"I'm very much a pessimist anyway so a part of me does like to wallow in feeling that we're all fucked." So said Cassels guitarist/vocalist Jim Beck in an interview back in 2016. Three years on, and that sentiment is borne out by his band's second proper full-length LP The Perfect Ending, a pull-no-punches indictment of humanity as an "upright fleshy parasite" trashing the planet but too preoccupied with upgrading their iPhones to care about the prospect of imminent extinction.
Drummer Loz's percussion at the start of 'All The St John's Wort In The World' even sounds like a ticking timebomb, and the album as a whole is suitably explosive, paying customarily little lip service to convention and veering wildly from spoken word to skull-cracking assault. The gnarly riffage of 'Melting Butter' is Royal Blood after a crash course on Shellac, while the savage, violent conclusions to songs like 'The Queue At The Chemist's' prophesy the environmental apocalypse looming ever larger on the horizon.
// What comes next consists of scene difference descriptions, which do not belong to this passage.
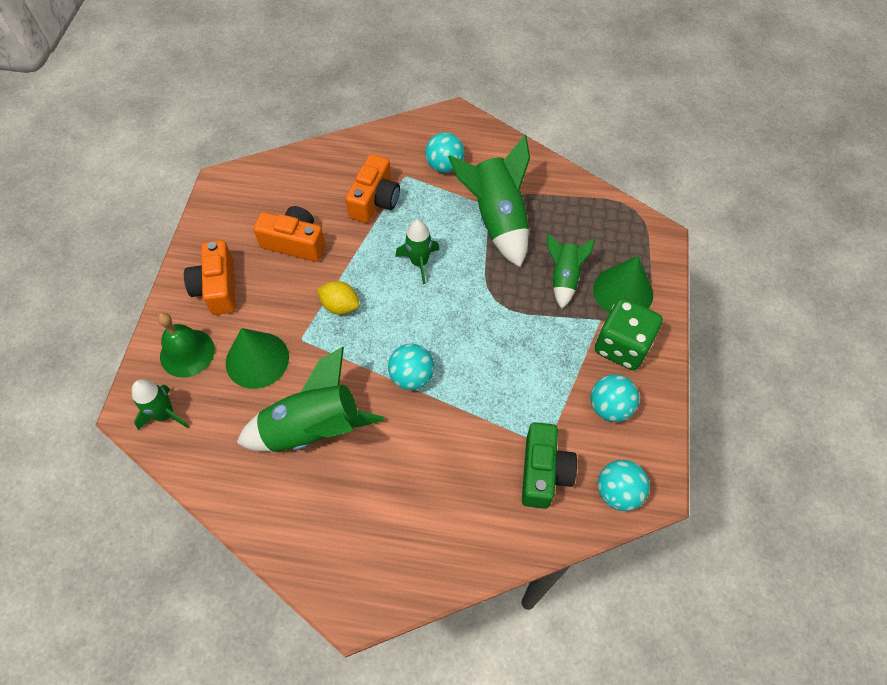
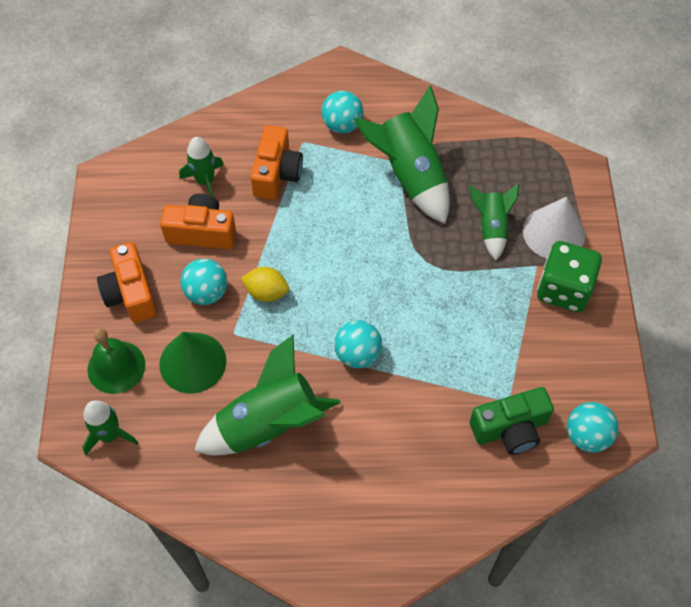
camera: 10 degrees left, 0 degrees up
green rocket [395,220,440,284] -> green rocket moved to [179,137,224,197]
green camera [522,422,577,509] -> green camera turned 75 degrees clockwise [470,387,554,455]
turquoise ball [591,374,639,422] -> turquoise ball moved to [180,259,227,305]
green cone [593,256,653,313] -> white cone [523,197,585,258]

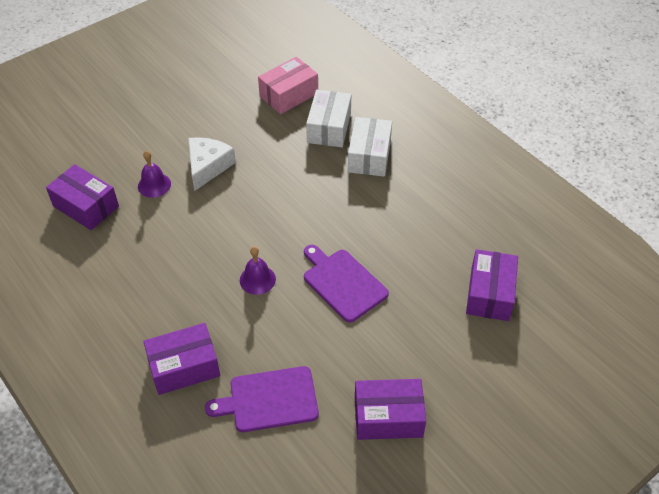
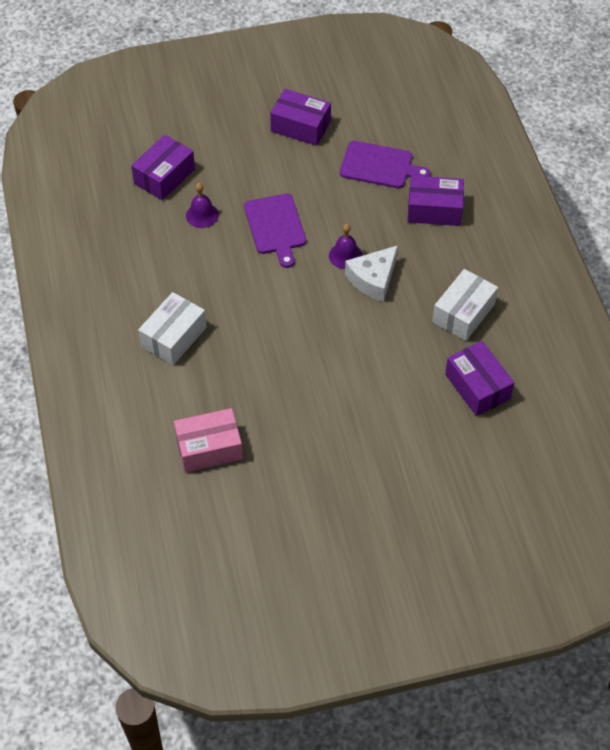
camera: 155 degrees left, 5 degrees up
purple bell [138,151,171,198] -> purple bell moved to [186,183,219,228]
white cheese [188,137,236,191] -> white cheese moved to [345,245,398,302]
white box [306,90,351,147] -> white box moved to [432,269,498,341]

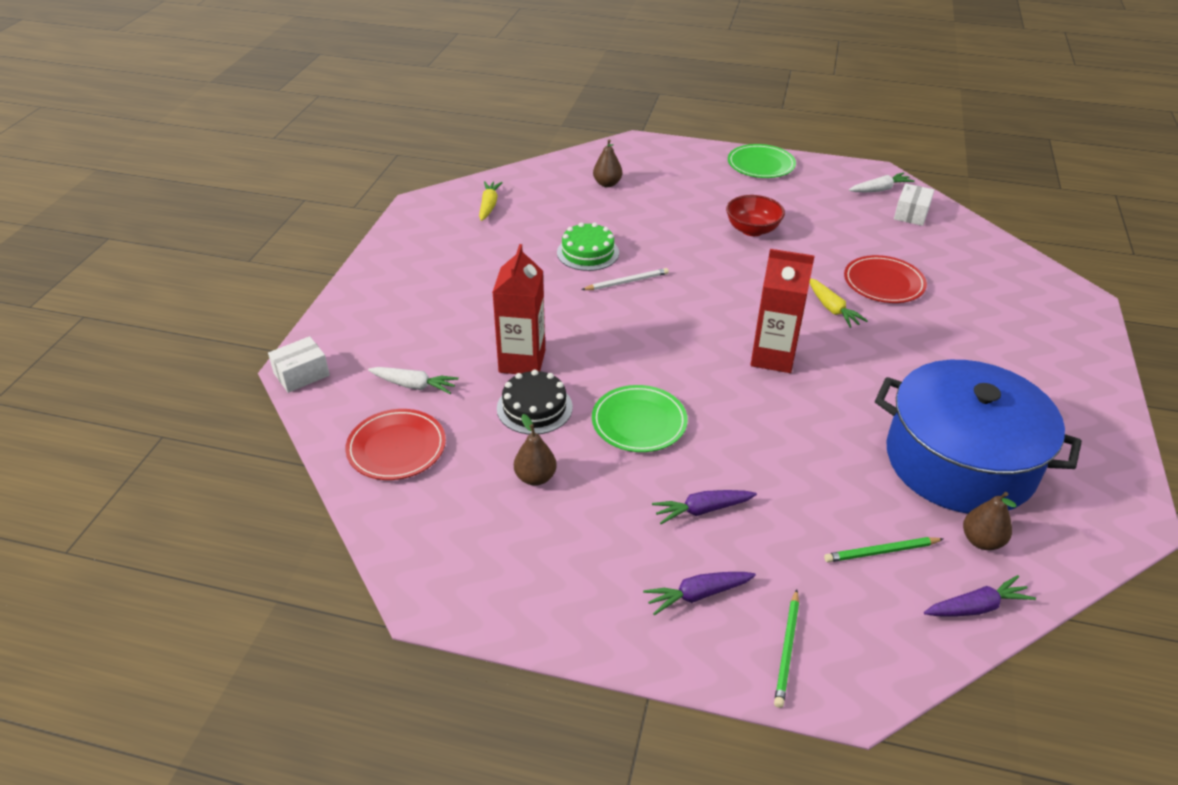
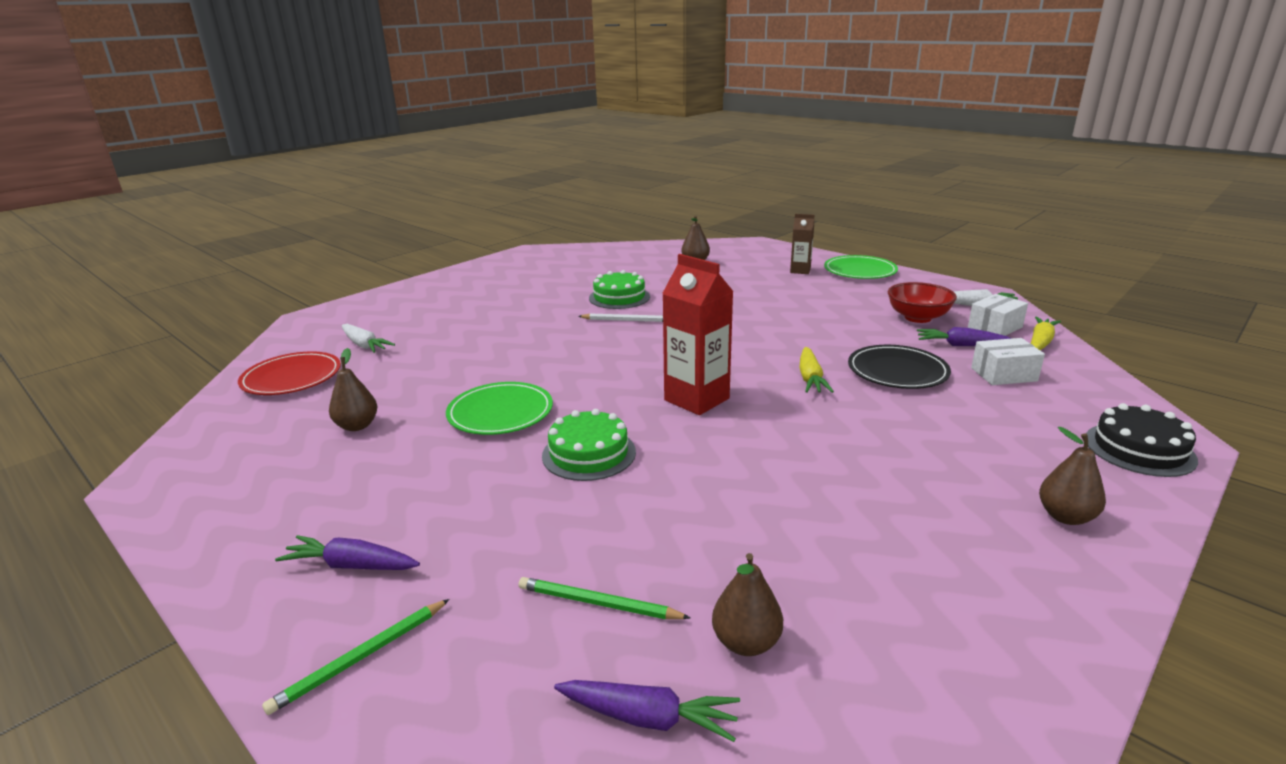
camera: 30 degrees right, 15 degrees down
white box [268,336,330,393] -> white box moved to [971,338,1045,385]
yellow carrot [479,181,503,221] -> yellow carrot moved to [1031,317,1061,350]
red carton [492,244,545,374] -> none
black cake [497,370,573,434] -> black cake moved to [1086,403,1198,477]
purple carrot [652,490,757,524] -> purple carrot moved to [917,327,1012,346]
red bowl [726,195,785,236] -> red bowl moved to [888,282,957,323]
red plate [844,255,927,303] -> black plate [848,345,951,389]
blue pot [875,360,1082,514] -> none
none -> green cake [542,409,636,481]
none -> brown carton [790,214,815,274]
none -> brown pear [1039,427,1106,525]

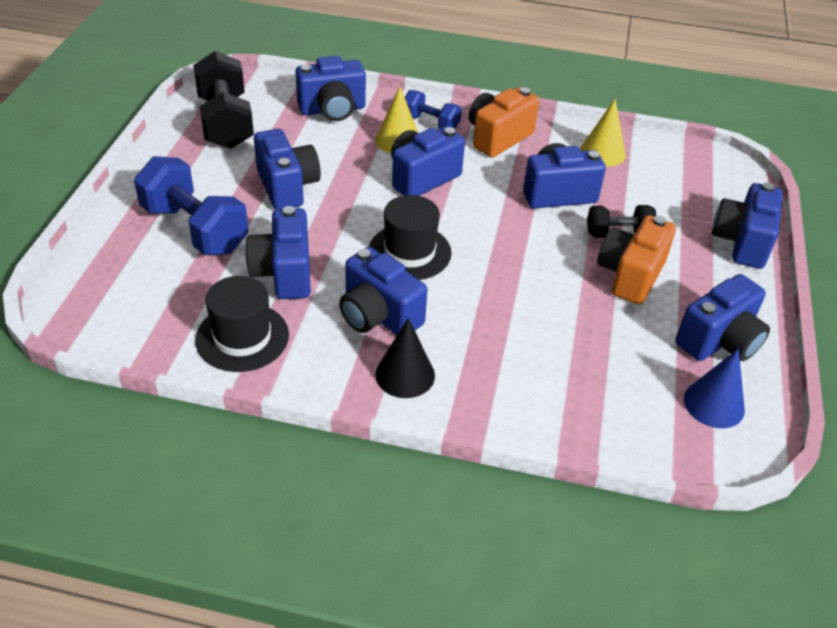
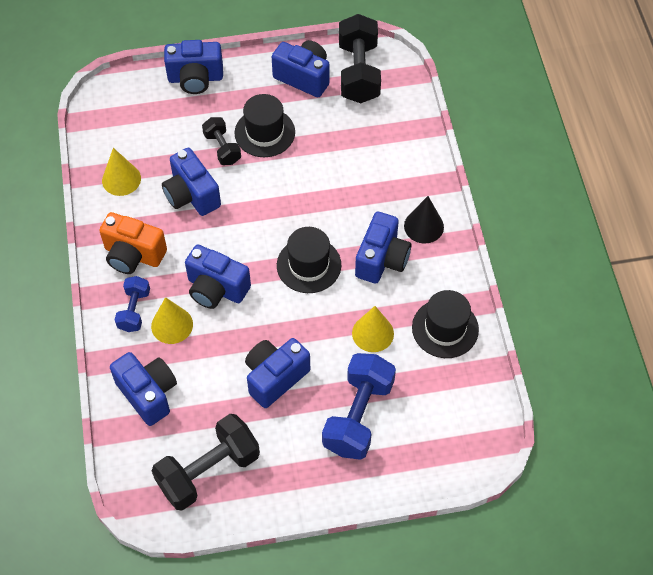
camera: 110 degrees left, 15 degrees up
blue camera [245,206,311,299] -> yellow cone [352,306,394,352]
orange camera [597,215,676,305] -> black hat [235,94,295,157]
blue cone [684,349,745,428] -> black dumbbell [339,14,381,103]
Jim's verbose sing-speak isn't for everyone, but it takes considerable courage to put your neck on the line with your lyrics the way he does, refusing to hide behind distortion or effects. What's changed since their last outing, 2017's Epithet, is that he no longer seems to abrasively convinced of the righteousness of his own opinions, as though recently awakened to the truth of Bertrand Russell's famous comment "The whole problem with the world is that fools and fanatics are so certain of themselves, and wiser people so full of doubts."
Opening track 'A Snowflake In Winter' sets the tone, Jim's critical focus trained on himself: "I like to think I'm a deep thinker / And I'm pretty sure I'm a person with conviction / But in reality I know I'm a snowflake in winter / Blown along on the wind of the latest liberal opinion." The alt-right media might deliberately manipulate people through fake news and economy with the truth, but, he acknowledges, living in a left-wing online echo chamber also results in a distorted perspective on reality. One song later, though, and he's warning himself of the fine line between introspection and self-obsession.
Even the more intimate 'Mink Skin Coat' is infected with this sense of self-doubt and unease, Jim confessing to a lover with the simplest and arguably best lines of the LP: "I live in hope / I live in fear / Regretting letting you get so near."
If we are collectively rushing headlong to hell in a handcart - personally, politically, environmentally - then let's at least be thankful for the fact that it inspired the brothers grim to make this record.
(An edited version of this review first appeared in the October issue of Nightshift.)